Dans « Le goût des mots », Françoise Héritier explore les origines sensuelles du langage.
Elle nous invite à retrouver l’étonnement de l’enfance qui découvre les mots à travers leur sonorité, leur matière… Une exploration toute intime de ce qui fait le goût de l’existence.
« Je distingue trois catégories de mots. Dans la première, courante, ingénue, sans surprise, sont rangés tous les mots dont la sonorité colle à la chose. Cela va de « vache », « éléphant », « bassine »… « sarcasme », « rugir », « atermoiement », « criard », « épouvante », « efficacité », « écrabouiller », « rabrouer », « absolu », « limpide », « cavalcade », « miracle », « savoureux », « s’esclaffer », « s’ébaudir »… Le réel est bien là.

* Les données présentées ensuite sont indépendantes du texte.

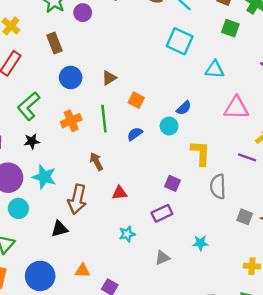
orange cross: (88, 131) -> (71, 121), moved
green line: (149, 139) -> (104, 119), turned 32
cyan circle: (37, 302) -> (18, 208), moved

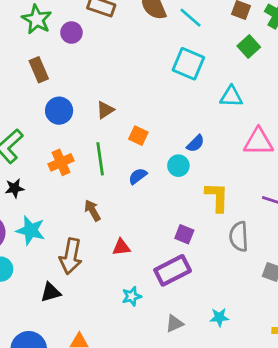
green square: (230, 28) -> (249, 46), turned 30
purple rectangle: (162, 213) -> (173, 270), size x1.4
cyan star: (200, 243) -> (219, 317), moved

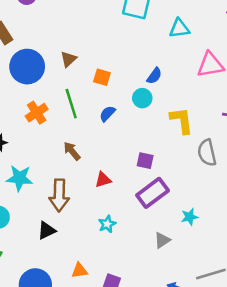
blue circle: (59, 111) -> (27, 67), size x1.4
purple square: (184, 234) -> (145, 161), moved
cyan star: (132, 296) -> (107, 224), moved
cyan star: (219, 317) -> (190, 217), moved

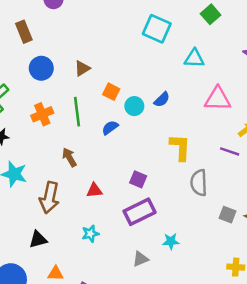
blue circle: (27, 67) -> (41, 68), size x0.7
cyan circle: (142, 98) -> (134, 106), moved
black triangle: (47, 231) -> (38, 239), moved

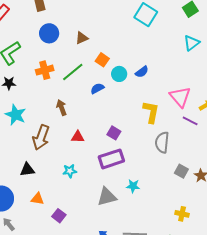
cyan triangle: (194, 58) -> (192, 43), moved, turned -48
pink triangle: (218, 99) -> (180, 97), moved, turned 40
green line: (77, 112) -> (73, 72), turned 50
gray triangle: (140, 259) -> (107, 197), size x1.5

Les mots sont là pour le décrire tout entier. Dans la deuxième catégorie, celle de la sidération, viennent les mots qui ne ressemblent pas à la chose, qui ne lui vont pas, qui basculent dans l’étrangeté. Pour quelle raison ?

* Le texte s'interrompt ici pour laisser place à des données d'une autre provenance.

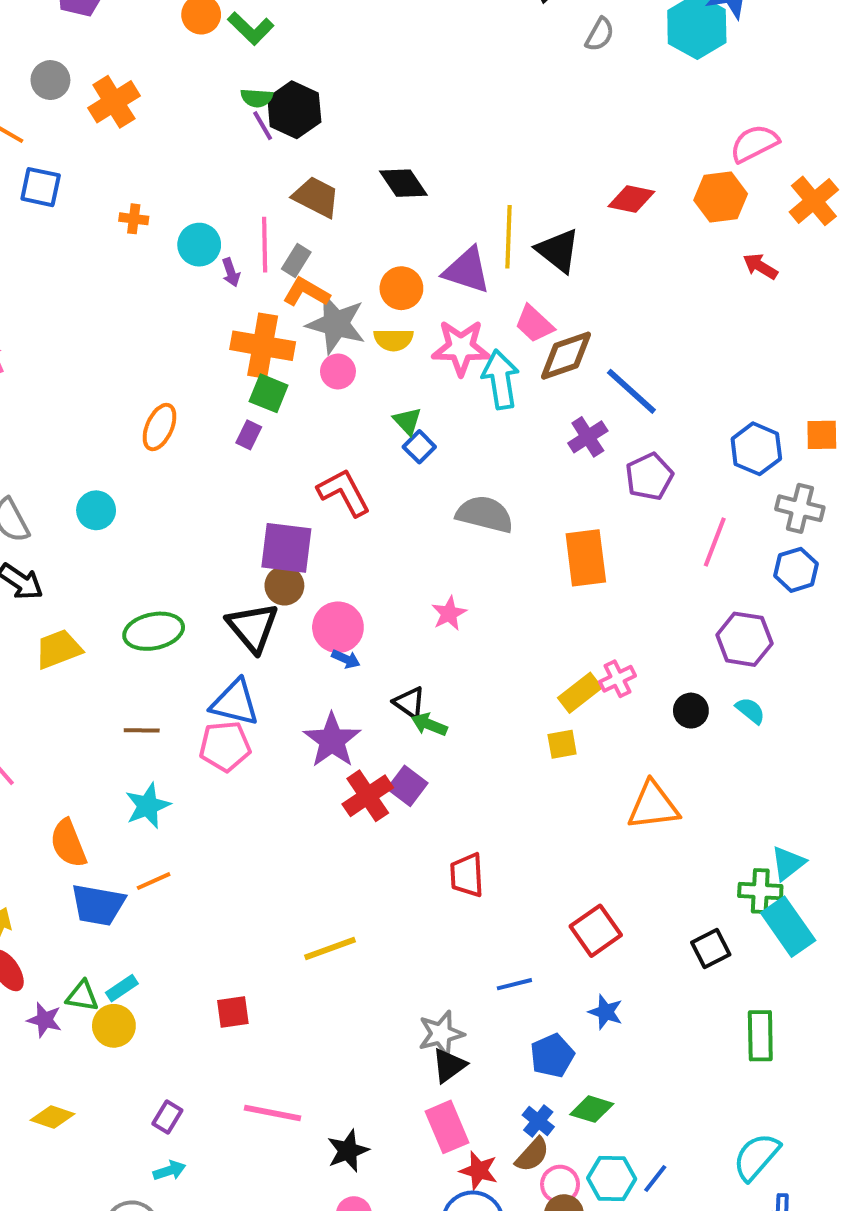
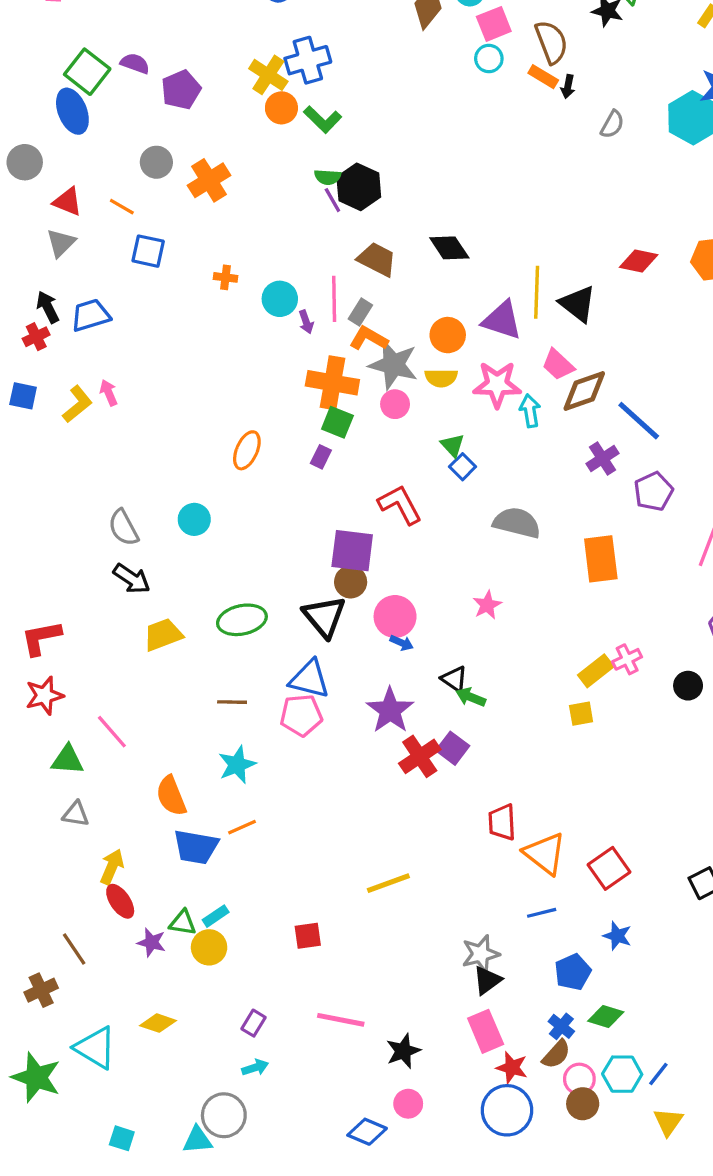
cyan arrow: (501, 379) -> (530, 411), size x0.7
orange triangle: (653, 806) -> (545, 854), moved, turned 45

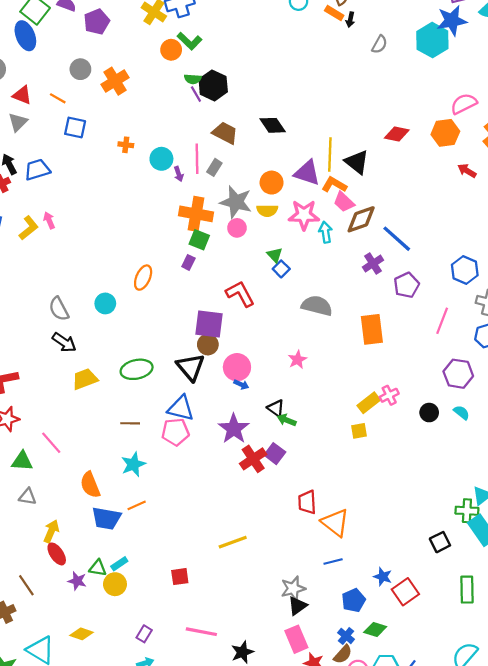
orange circle: (281, 108) -> (171, 50), moved
orange L-shape: (369, 338) -> (334, 185), moved
orange ellipse: (247, 450) -> (143, 278), moved
red square: (609, 868) -> (405, 592), moved

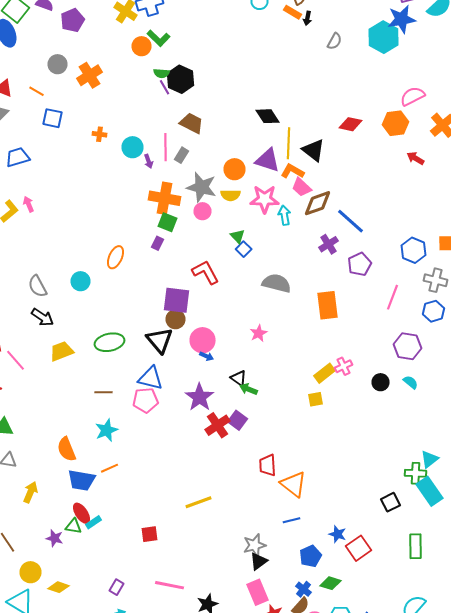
black diamond: (273, 125) -> (268, 116), moved
pink line: (51, 443) -> (16, 360), moved
red ellipse: (57, 554) -> (82, 513), moved
yellow circle: (115, 584) -> (30, 572), moved

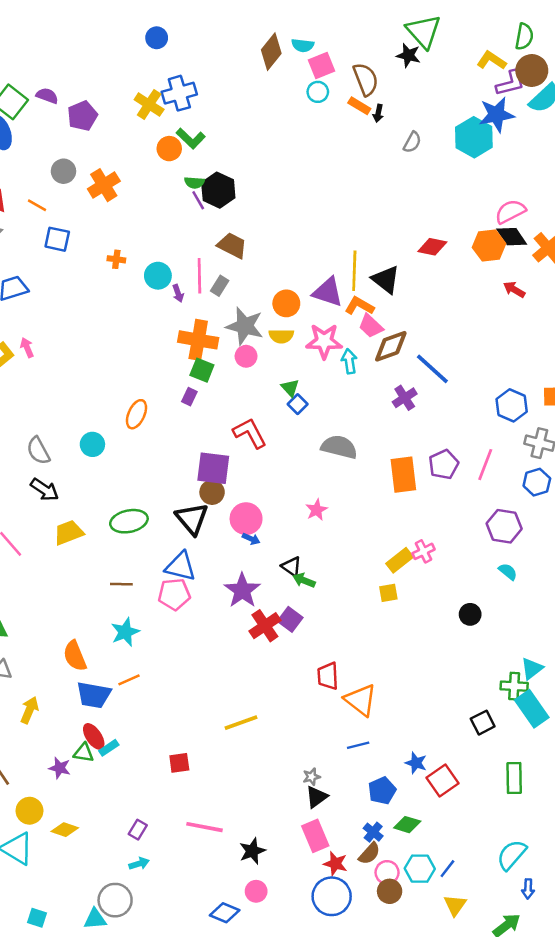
black diamond: (268, 116) -> (512, 237), moved
purple pentagon: (360, 264) -> (444, 465), moved
black circle: (380, 382) -> (470, 614), moved
gray star: (254, 545) -> (311, 777), size x0.6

J’ai ainsi avec le mot « armoire », aux résonances profondes, sombres et soyeuses, semblables à celles de la massive chose bourguignonne doublée de faille jaune safran de mon enfance, un rapport de doute, d’inquiétude et d’émerveillement. Par quel miracle ce mot peut-il désigner ce simple meuble de bois à ranger le linge, alors que sa sonorité et son écriture évoquent tout autre chose ? Le « ar » dur et grave ouvre sur des profondeurs pleines de danger qui terrorisent et excitent l’enfant en même temps que grincent les gonds de l’armoire, cet enfant qui sait que, s’il plongeait dans l’inconnu du précipice ouvert devant ses yeux, il se retrouverait dans un monde opaque où tout, même l’horreur, se devine à tâtons. Heureusement, il y a ce « moire » qui ouvre sur la possibilité d’une divine lumière, et, dans les reflets de l’eau qu’il projette, gîtent toutes les douceurs de l’été des temps bénis où on ouvrait en frémissant l’armoire bourguignonne de grand-mère.
Ainsi, « armoire » ne peut pas seulement dire ce qu’il dit.
Et la troisième catégorie ? C’est celle, qui m’est propre, de tous les mots qui ont d’emblée pour moi un autre sens que celui qu’ils ont ordinairement. Ils sont nombreux. (…) »
La lecture de ce goût des mots a éveillé mon désir de proposer à chacun, dans mes ateliers, de chercher à son tour les richesses de l’univers intime qu’il porte.